- _TEKS HALAMAN_
Meskipun demikian, hasil terjemahan tidak keluar dari arti yang dikandung oleh
teks asli. Tetapi hal ini belum tentu dapat diaplikasikan pada teks yang lain.
Karkteristik bahasa Arab dan Indonesia tidak selamamnya
sama. Memang dalam struktur tertentu terdapat kesamaan. Tetapi, banyak stuktur
lain yang dimiliki oleh kedua bahasa itu menunjukkan perbedaan yang cukup
mencolok, sehingga tidak mungkin akan mengambil jalan lain untuk menerjemah,
yaitu penerjemahan secara Tafsiriyah.
Penerjemahan secara Tafsiriyah dapat didefinisikan
sebagai suatu cara penerjmahan yang tidak memperhatikan peniruan susunan dan
urutan teks sumber. Yang terpenting dalam metode ini adalah penggambaran makna
dan gagasan bahasa sumber dengan baik dan utuh. Makna yang ditujukan oleh
struktur bahasa sumber menjadi sasaran utama. Praktiknya, pertama-tama yang
harus dilakukan adalah makna bahasa sumber dipahami, kemudian makna itu
dituangkan ke dalam struktur bahasa bahasa lain sesuai dengan tujuan penulis
teks sumber. Dalam mengikuti metode ini, seorang penerjemah tidak usah
bersusah-susah memaksakan diri untuk memahami setiap kata. Sekarang, perhatika
contoh :
Bahasa
Sumber :
إن التعددية تعنى تسليما بمبدأ الختلاف وإقرارا بالتباين و
اعترفا بالتنوع وتعاملا مع الآخر في إطار التعايش و التواصل و التحاور و المجادلة
بالحسنى من غير إقصاء له أو فرض خيارات عليه أو معاملته كقاصر يحتاج إلي وصي يحدد
له وجهته و خياره, و الإيمان بأن إختلاف الألسن و الألوان من آيات الله الباهرة
يستلزم الاعتراف بالتعددية في كل أمر اختياري كالمذهب و الدين و النظام السياسي و
الإقتصادي.

- _SOAL DAN TUGAS_
**a.** Kalimat bahasa Arab dalam teks tentang penerjemahan Tafsiriyah menyebut kerangka (إطار) untuk berinteraksi dengan orang lain. Sebutkan semua hal yang termasuk dalam kerangka itu.
**b.** Tuliskan lanjutan teks tentang penerjemahan Tafsiriyah, dimulai setelah kalimat bahasa Arab terakhirnya.
Daftar di bawah ini tidak diperlukan.

- _DATA YANG DIBERIKAN_
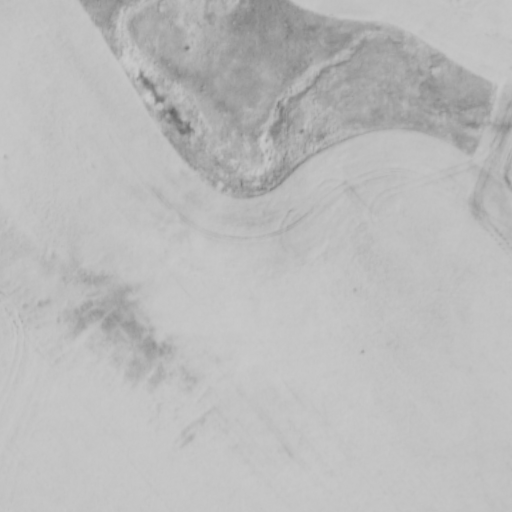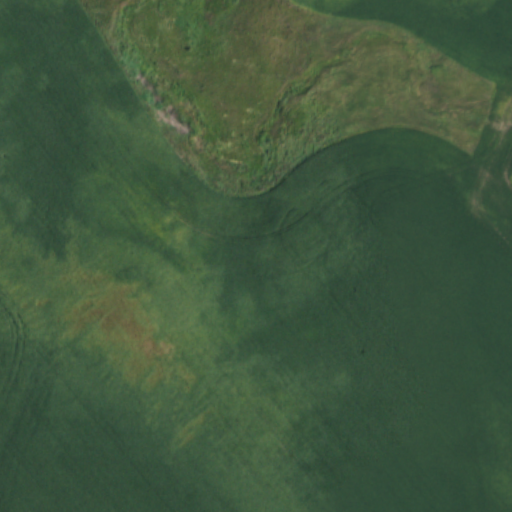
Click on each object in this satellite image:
crop: (442, 29)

- _JAWABAN TIAP TUGAS_
**a.** التعايش، التواصل، التحاور، المجادلة بالحسنى

**b.**
Bahasa Sasaran :
Pluralisme berarti menerima dan mengakui prinsip
perbedaan, serta menjalin hubungan dengan yang lain dalam kerangka saling
berinteraksi dan berdialog yang baik, dengan tanpa mengucilakan, memaksakan
pilihan dan atau membatasinya. Keyakinan bahwa perbedaan bahasa dan ras
merupakan tanda kebesaran Tuhan, meniscayakan pengakuan terhadap pluralitas
segala sesuatu seperti aliran, agama, sistem politik dan ekonomi.
Mencermati
terjemahan tersebut, kita mendapatkan ketidakpatuhan untuk mengalihkan setiap
kata kedalam bahasa Indonesia (bahasa sasaran). Prinsip yang ditempuh adalah
perhatian terhadap makna yang dimaksud. Pengalihan tidak dilakukan berdasarkan
per kata. Tetapi, dititik beratkan pada makna. Meskipun demikian, terjemahan
tersebut tidak melenceng dari ide atau gagasan yang dimaksud.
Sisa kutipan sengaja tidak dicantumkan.